Amy Traverso has written a new cookbook all about apples. As she writes in her introduction, Traverso's love affair with apples hit an all time high when, on October 4, 2004, she married her husband in the apple orchard of Arrows Restaurant in Ogunquit, Maine. As their guests arrived, they served them cider made from the apples in the orchard. They set small wedding cakes on each table with tiny Lady Apples scattered around them. Traverso's bridesmaids wore shades of red and rose, and the groom and his groomsmen wore apple-green ties. The wedding favors were caramel apples. As she writes, "Really it was a harvest festival disguised as a wedding." Sounds beautiful to me!
If you've ever been to Ogunquit, Maine or to any apple orchard in the fall, you understand the poetry of the apple and what it must have meant to Amy Traverso. Apples are the very essence of fall and apple orchards and farmers' markets at this time of year are nothing short of paradise for the enthusiastic cook. Traverso's new cookbook takes us through the history of apples, lists the many varieties of apples, offers cooking tips on peeling, coring and preparing apples, and pantry notes about their storage. She gives us hundreds of recipes for both savory and sweet apple dishes. The photographs are luscious and as I looked through the book yesterday I was overcome with the urge to jump in the car and go to the market immediately and load up on some of the apples that Amy Traverso was describing.

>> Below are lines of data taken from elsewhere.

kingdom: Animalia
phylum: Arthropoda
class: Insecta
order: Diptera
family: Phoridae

I bought Jonagold and Golden Delicious varieties and decided to make one of the recipes from the book. I chose the Apple Brownies. Traverso describes these as very moist and having great fruit and cinnamon flavor. They are baked in a brownie pan, but the texture is much lighter than a brownie. Most importantly, they are incredibly easy. I threw the recipe together in about 20 minutes and it took 40 minutes for the brownies to bake. They filled the house with the most delicious flavors of fall.

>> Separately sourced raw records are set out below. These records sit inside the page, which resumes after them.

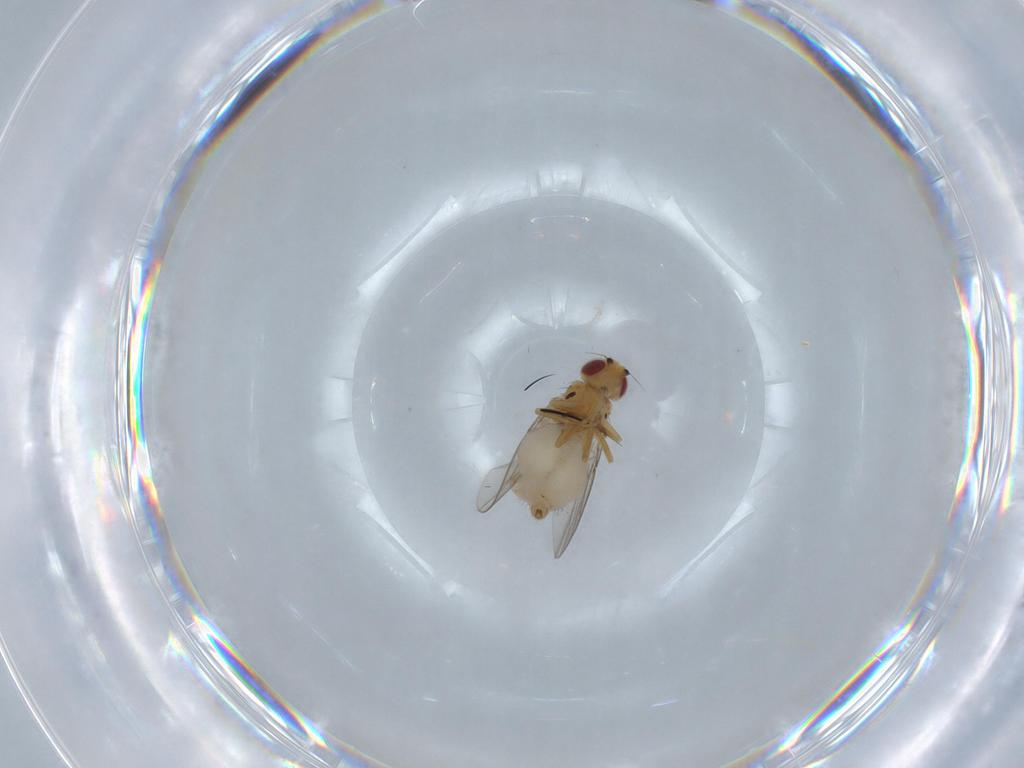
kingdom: Animalia
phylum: Arthropoda
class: Insecta
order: Diptera
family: Chloropidae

The recipe was a success, though the brownies are a little hard to cut neatly. Because mine weren't exactly photogenic -- though delicious -- I am showing you how they look in the October issue of "Martha Stewart Living" which includes Traverso's recipe in the magazine's article about apples.
Photo and recipe via here
There are so many tempting recipes in this book. I would love to make Apple Cranberry Scones; Sweet Potato, Apple, and Ginger Soup; Squash and Apple Gratin; and Apple Bread Pudding with Salted Caramel Sauce. If you enjoy cooking with apples, you will love this cookbook. In addition to the many delicious recipes throughout, you will love Traverso's descriptions of visiting different apple orchards and farms all around the country. These short essays are at the beginning of each chapter. Amy Traverso has discovered the poetry of apples. My favorite quote may be her description of the heirloom Ashmead's Kernel apple that "tastes like champagne with honey stirred in."
If you buy this book, be prepared to rush out to the closest farmers' market to buy some Braeburn, Calville Blanc D'Hiver, Honeycrisp, Golden Russet, or Pink Lady apples -- just to name a few of the heirloom apples that Traverso writes about in her inspiring new cookbook.